Getting Norton Ghost running on Windows PE/BartPE is an overkill too.

The simplest solution for you is to get a running windows system, install imaging software there and then use its user interface to partition and format a bootable USB drive. Then you boot from the drive and can either directly clone partitions between two attached drives or to save an image file to another drive/partition or even to a network share or FTP server.

One example of such software is Acronis TrueImage Home at $50 USD. I suppose free solutions exist, but the ones I have seen refused to work with NTFS, refused to work with RAID arrays or refused to boot at all on certain hardware, so I ended up with Acronis.

If your imaging software cannot create bootable USB drives by itself, it is possible to copy any number of .iso files to a flash drive and boot them using GRUB boot loader. This is the recommended technique for system administrators because it's inconvenient to reformat your flash drive every time you need to boot different image, but for home use I'd rather go with automatic boot USB creation.
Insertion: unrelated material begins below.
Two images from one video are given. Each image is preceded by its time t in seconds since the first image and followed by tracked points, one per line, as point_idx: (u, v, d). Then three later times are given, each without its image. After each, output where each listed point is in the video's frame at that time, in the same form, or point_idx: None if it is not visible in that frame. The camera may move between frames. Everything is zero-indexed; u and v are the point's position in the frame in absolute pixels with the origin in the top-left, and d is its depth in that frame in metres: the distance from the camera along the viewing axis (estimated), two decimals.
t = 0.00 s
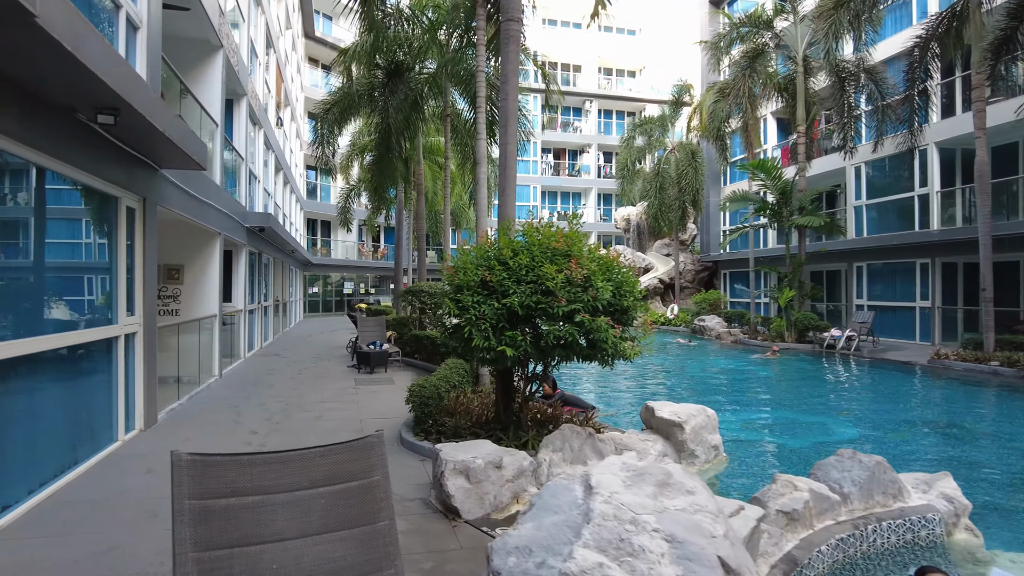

To create a GRUB-bootable USB drive you need:

  1. To install proper code into boot sector or MBR of your flash drive
  2. To mark partition as active if needed
  3. To copy grub executables and config files to the drive

There are dozens of tiny programs that claim to do these 3 steps for you, but I found them unsatisfactory because of bugs and much extra work they do (e.g. most will propose you to reformat your flash). I ended up with using bootsect.exe from Windows 7 distribution DVD to install code into boot sector instead of using those tiny programs.

After grub is installed, you trivially edit the text file config and add grub command lines for different isos. Or you even can type the commands by hand every time you boot.